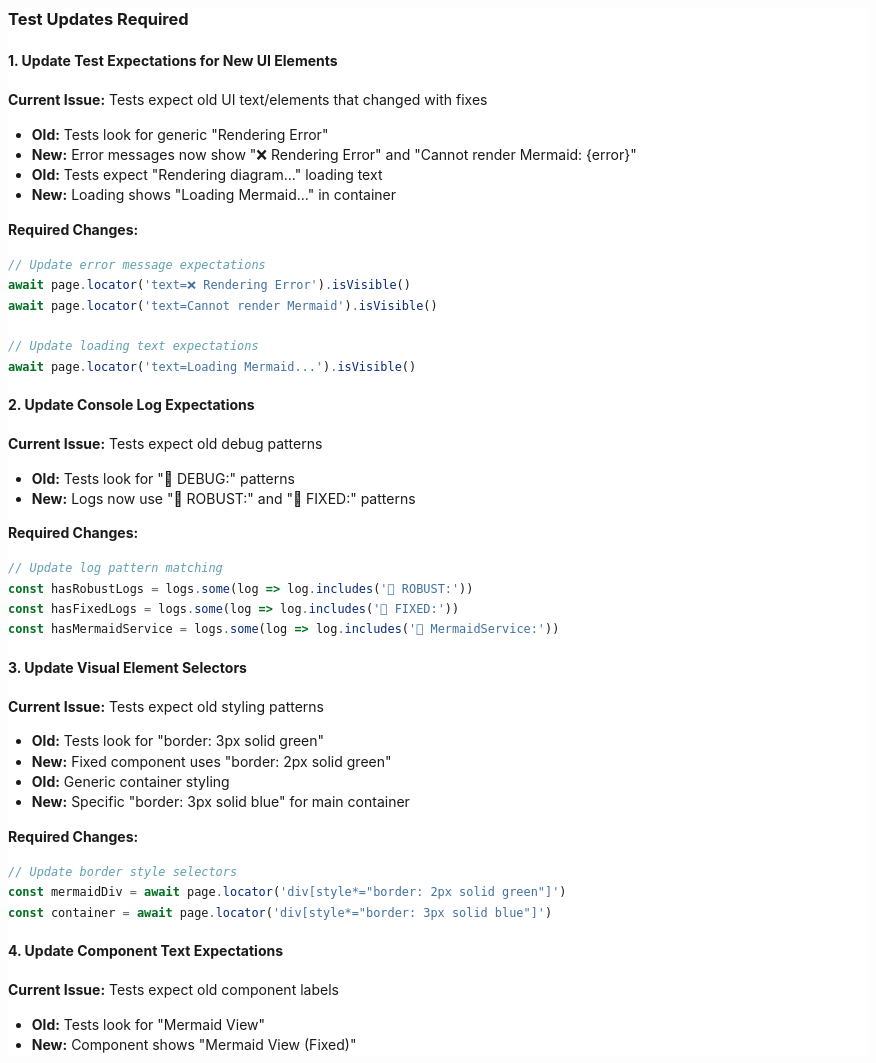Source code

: ### Test Updates Required

#### 1. Update Test Expectations for New UI Elements

**Current Issue:** Tests expect old UI text/elements that changed with fixes
- **Old:** Tests look for generic "Rendering Error"
- **New:** Error messages now show "❌ Rendering Error" and "Cannot render Mermaid: {error}"
- **Old:** Tests expect "Rendering diagram..." loading text
- **New:** Loading shows "Loading Mermaid..." in container

**Required Changes:**
```typescript
// Update error message expectations
await page.locator('text=❌ Rendering Error').isVisible()
await page.locator('text=Cannot render Mermaid').isVisible()

// Update loading text expectations
await page.locator('text=Loading Mermaid...').isVisible()
```

#### 2. Update Console Log Expectations

**Current Issue:** Tests expect old debug patterns
- **Old:** Tests look for "🔧 DEBUG:" patterns
- **New:** Logs now use "🔧 ROBUST:" and "🔧 FIXED:" patterns

**Required Changes:**
```typescript
// Update log pattern matching
const hasRobustLogs = logs.some(log => log.includes('🔧 ROBUST:'))
const hasFixedLogs = logs.some(log => log.includes('🔧 FIXED:'))
const hasMermaidService = logs.some(log => log.includes('🔧 MermaidService:'))
```

#### 3. Update Visual Element Selectors

**Current Issue:** Tests expect old styling patterns
- **Old:** Tests look for "border: 3px solid green"
- **New:** Fixed component uses "border: 2px solid green"
- **Old:** Generic container styling
- **New:** Specific "border: 3px solid blue" for main container

**Required Changes:**
```typescript
// Update border style selectors
const mermaidDiv = await page.locator('div[style*="border: 2px solid green"]')
const container = await page.locator('div[style*="border: 3px solid blue"]')
```

#### 4. Update Component Text Expectations

**Current Issue:** Tests expect old component labels
- **Old:** Tests look for "Mermaid View"
- **New:** Component shows "Mermaid View (Fixed)"
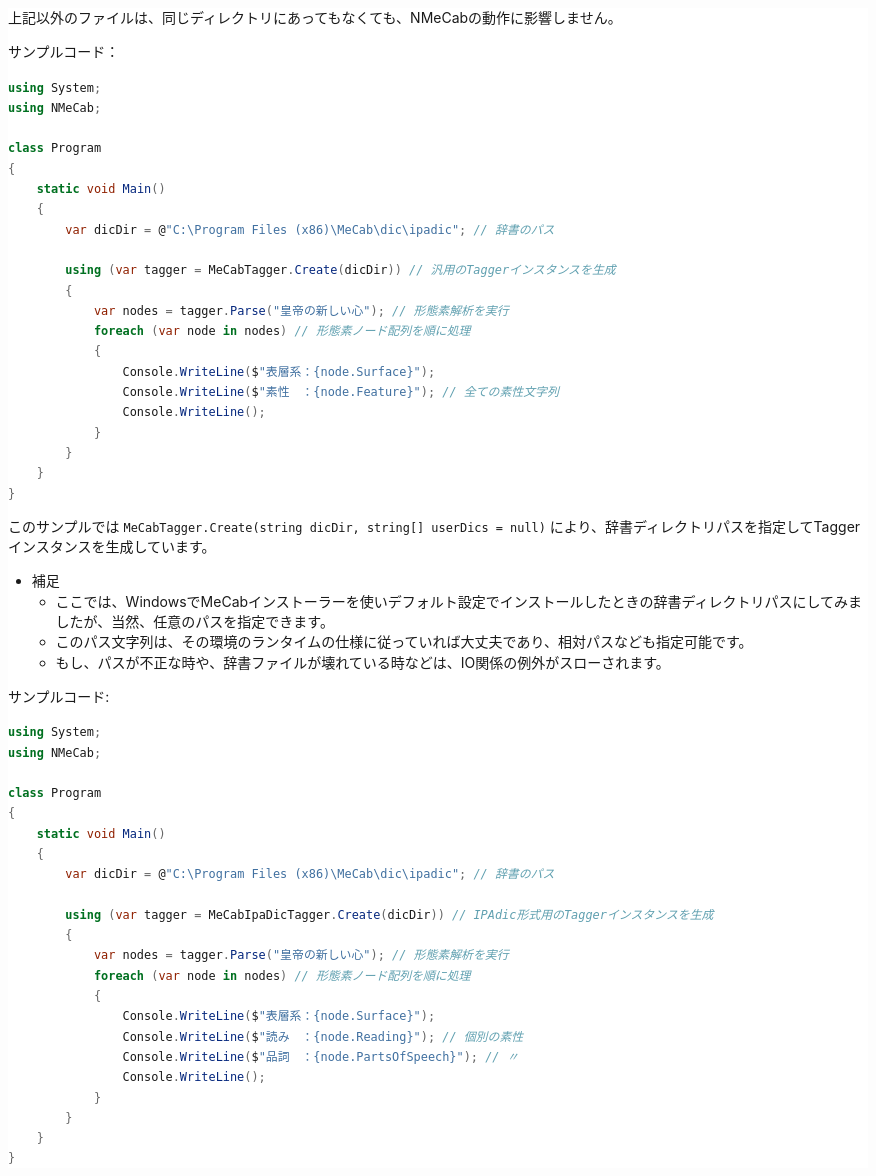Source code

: 上記以外のファイルは、同じディレクトリにあってもなくても、NMeCabの動作に影響しません。

サンプルコード：
```csharp
using System;
using NMeCab;

class Program
{
    static void Main()
    {
        var dicDir = @"C:\Program Files (x86)\MeCab\dic\ipadic"; // 辞書のパス

        using (var tagger = MeCabTagger.Create(dicDir)) // 汎用のTaggerインスタンスを生成
        {
            var nodes = tagger.Parse("皇帝の新しい心"); // 形態素解析を実行
            foreach (var node in nodes) // 形態素ノード配列を順に処理
            {
                Console.WriteLine($"表層系：{node.Surface}");
                Console.WriteLine($"素性　：{node.Feature}"); // 全ての素性文字列
                Console.WriteLine();
            }
        }
    }
}
```

このサンプルでは `MeCabTagger.Create(string dicDir, string[] userDics = null)` により、辞書ディレクトリパスを指定してTaggerインスタンスを生成しています。
- 補足
  - ここでは、WindowsでMeCabインストーラーを使いデフォルト設定でインストールしたときの辞書ディレクトリパスにしてみましたが、当然、任意のパスを指定できます。
  - このパス文字列は、その環境のランタイムの仕様に従っていれば大丈夫であり、相対パスなども指定可能です。
  - もし、パスが不正な時や、辞書ファイルが壊れている時などは、IO関係の例外がスローされます。

サンプルコード:
``` csharp
using System;
using NMeCab;

class Program
{
    static void Main()
    {
        var dicDir = @"C:\Program Files (x86)\MeCab\dic\ipadic"; // 辞書のパス

        using (var tagger = MeCabIpaDicTagger.Create(dicDir)) // IPAdic形式用のTaggerインスタンスを生成
        {
            var nodes = tagger.Parse("皇帝の新しい心"); // 形態素解析を実行
            foreach (var node in nodes) // 形態素ノード配列を順に処理
            {
                Console.WriteLine($"表層系：{node.Surface}");
                Console.WriteLine($"読み　：{node.Reading}"); // 個別の素性
                Console.WriteLine($"品詞　：{node.PartsOfSpeech}"); // 〃
                Console.WriteLine();
            }
        }
    }
}
```
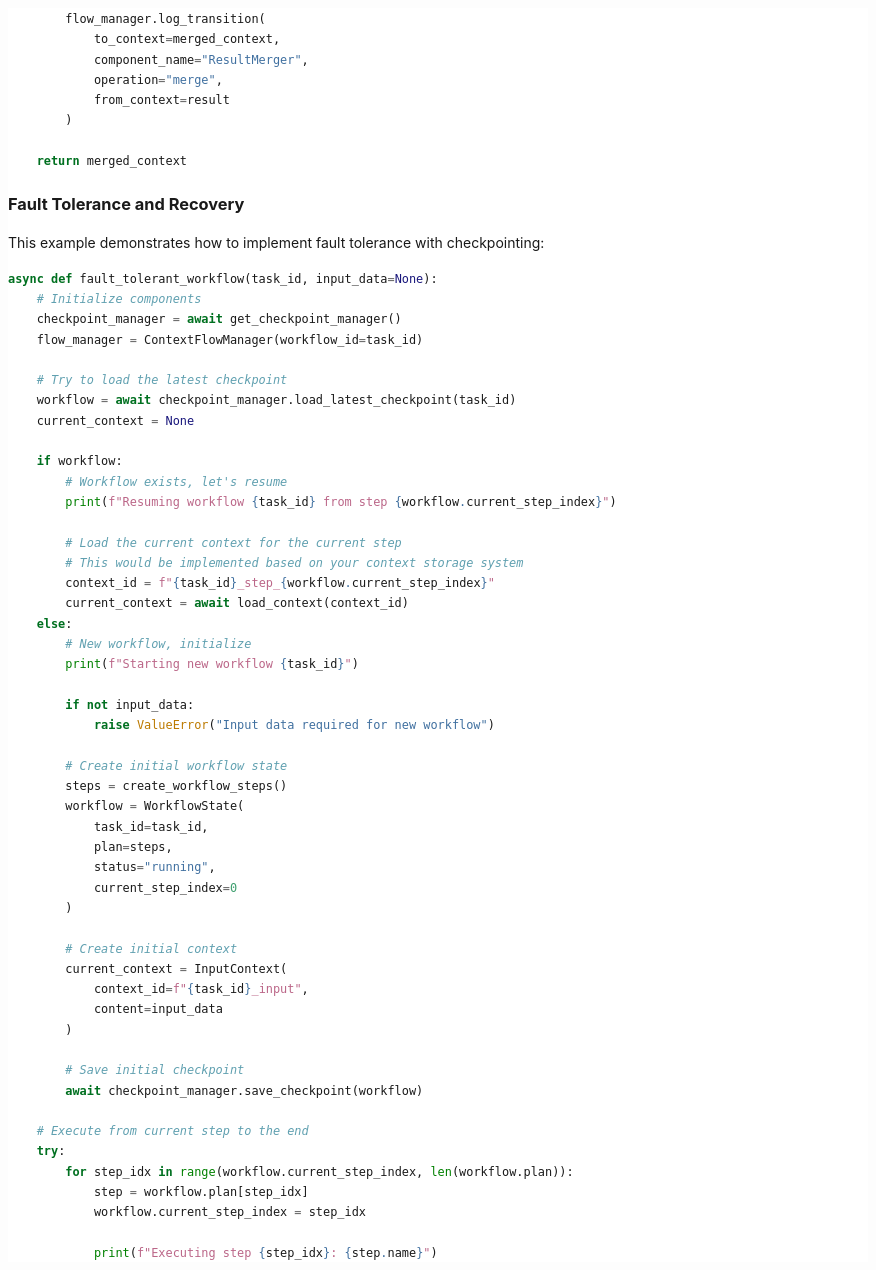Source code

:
 ```python
        flow_manager.log_transition(
            to_context=merged_context,
            component_name="ResultMerger",
            operation="merge",
            from_context=result
        )
    
    return merged_context
```

### Fault Tolerance and Recovery

This example demonstrates how to implement fault tolerance with checkpointing:

```python
async def fault_tolerant_workflow(task_id, input_data=None):
    # Initialize components
    checkpoint_manager = await get_checkpoint_manager()
    flow_manager = ContextFlowManager(workflow_id=task_id)
    
    # Try to load the latest checkpoint
    workflow = await checkpoint_manager.load_latest_checkpoint(task_id)
    current_context = None
    
    if workflow:
        # Workflow exists, let's resume
        print(f"Resuming workflow {task_id} from step {workflow.current_step_index}")
        
        # Load the current context for the current step
        # This would be implemented based on your context storage system
        context_id = f"{task_id}_step_{workflow.current_step_index}"
        current_context = await load_context(context_id)
    else:
        # New workflow, initialize
        print(f"Starting new workflow {task_id}")
        
        if not input_data:
            raise ValueError("Input data required for new workflow")
            
        # Create initial workflow state
        steps = create_workflow_steps()
        workflow = WorkflowState(
            task_id=task_id,
            plan=steps,
            status="running",
            current_step_index=0
        )
        
        # Create initial context
        current_context = InputContext(
            context_id=f"{task_id}_input",
            content=input_data
        )
        
        # Save initial checkpoint
        await checkpoint_manager.save_checkpoint(workflow)
    
    # Execute from current step to the end
    try:
        for step_idx in range(workflow.current_step_index, len(workflow.plan)):
            step = workflow.plan[step_idx]
            workflow.current_step_index = step_idx
            
            print(f"Executing step {step_idx}: {step.name}")
```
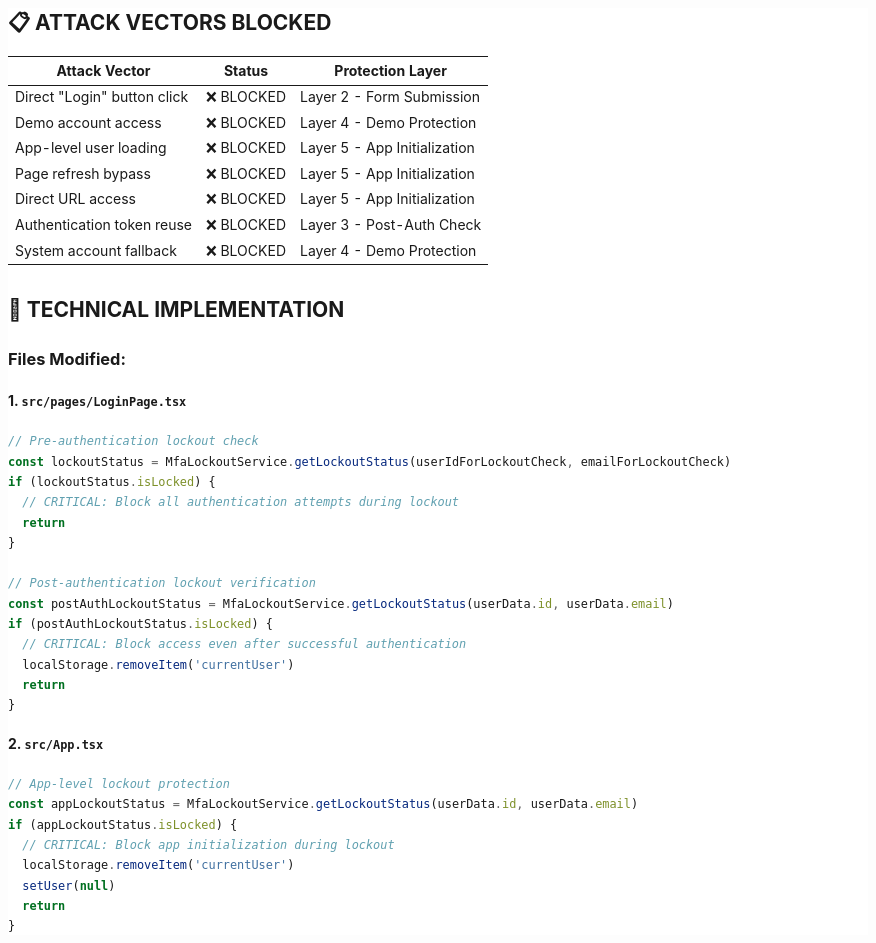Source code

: ## 📋 ATTACK VECTORS BLOCKED

| Attack Vector | Status | Protection Layer |
|---------------|---------|-----------------|
| Direct "Login" button click | ❌ BLOCKED | Layer 2 - Form Submission |
| Demo account access | ❌ BLOCKED | Layer 4 - Demo Protection |
| App-level user loading | ❌ BLOCKED | Layer 5 - App Initialization |
| Page refresh bypass | ❌ BLOCKED | Layer 5 - App Initialization |
| Direct URL access | ❌ BLOCKED | Layer 5 - App Initialization |
| Authentication token reuse | ❌ BLOCKED | Layer 3 - Post-Auth Check |
| System account fallback | ❌ BLOCKED | Layer 4 - Demo Protection |

## 🔧 TECHNICAL IMPLEMENTATION

### Files Modified:

#### 1. `src/pages/LoginPage.tsx`
```typescript
// Pre-authentication lockout check
const lockoutStatus = MfaLockoutService.getLockoutStatus(userIdForLockoutCheck, emailForLockoutCheck)
if (lockoutStatus.isLocked) {
  // CRITICAL: Block all authentication attempts during lockout
  return
}

// Post-authentication lockout verification
const postAuthLockoutStatus = MfaLockoutService.getLockoutStatus(userData.id, userData.email)
if (postAuthLockoutStatus.isLocked) {
  // CRITICAL: Block access even after successful authentication
  localStorage.removeItem('currentUser')
  return
}
```

#### 2. `src/App.tsx`
```typescript
// App-level lockout protection
const appLockoutStatus = MfaLockoutService.getLockoutStatus(userData.id, userData.email)
if (appLockoutStatus.isLocked) {
  // CRITICAL: Block app initialization during lockout
  localStorage.removeItem('currentUser')
  setUser(null)
  return
}
```
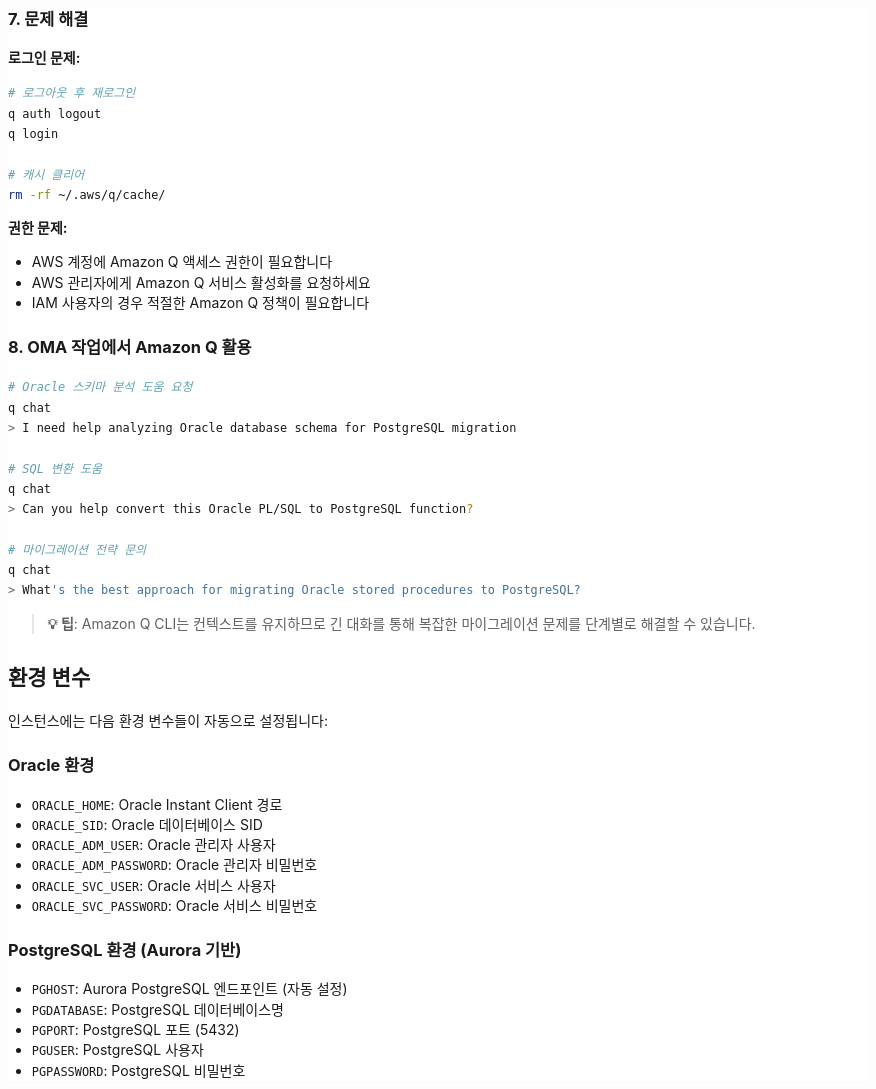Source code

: ### 7. 문제 해결

**로그인 문제:**
```bash
# 로그아웃 후 재로그인
q auth logout
q login

# 캐시 클리어
rm -rf ~/.aws/q/cache/
```

**권한 문제:**
- AWS 계정에 Amazon Q 액세스 권한이 필요합니다
- AWS 관리자에게 Amazon Q 서비스 활성화를 요청하세요
- IAM 사용자의 경우 적절한 Amazon Q 정책이 필요합니다

### 8. OMA 작업에서 Amazon Q 활용

```bash
# Oracle 스키마 분석 도움 요청
q chat
> I need help analyzing Oracle database schema for PostgreSQL migration

# SQL 변환 도움
q chat
> Can you help convert this Oracle PL/SQL to PostgreSQL function?

# 마이그레이션 전략 문의
q chat
> What's the best approach for migrating Oracle stored procedures to PostgreSQL?
```

> **💡 팁**: Amazon Q CLI는 컨텍스트를 유지하므로 긴 대화를 통해 복잡한 마이그레이션 문제를 단계별로 해결할 수 있습니다.

## 환경 변수

인스턴스에는 다음 환경 변수들이 자동으로 설정됩니다:

### Oracle 환경
- `ORACLE_HOME`: Oracle Instant Client 경로
- `ORACLE_SID`: Oracle 데이터베이스 SID
- `ORACLE_ADM_USER`: Oracle 관리자 사용자
- `ORACLE_ADM_PASSWORD`: Oracle 관리자 비밀번호
- `ORACLE_SVC_USER`: Oracle 서비스 사용자
- `ORACLE_SVC_PASSWORD`: Oracle 서비스 비밀번호

### PostgreSQL 환경 (Aurora 기반)
- `PGHOST`: Aurora PostgreSQL 엔드포인트 (자동 설정)
- `PGDATABASE`: PostgreSQL 데이터베이스명
- `PGPORT`: PostgreSQL 포트 (5432)
- `PGUSER`: PostgreSQL 사용자
- `PGPASSWORD`: PostgreSQL 비밀번호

- [TASK OBJECTIVE]
Repeat, exactly and in full, each line from the start of the data to the line that contains "- **Old:** Tests expect". Pictures do not go in.

- [SOLUTION FOR THIS EXERCISE]
Source code

: ### Test Updates Required

#### 1. Update Test Expectations for New UI Elements

**Current Issue:** Tests expect old UI text/elements that changed with fixes
- **Old:** Tests look for generic "Rendering Error"
- **New:** Error messages now show "❌ Rendering Error" and "Cannot render Mermaid: {error}"
- **Old:** Tests expect "Rendering diagram..." loading text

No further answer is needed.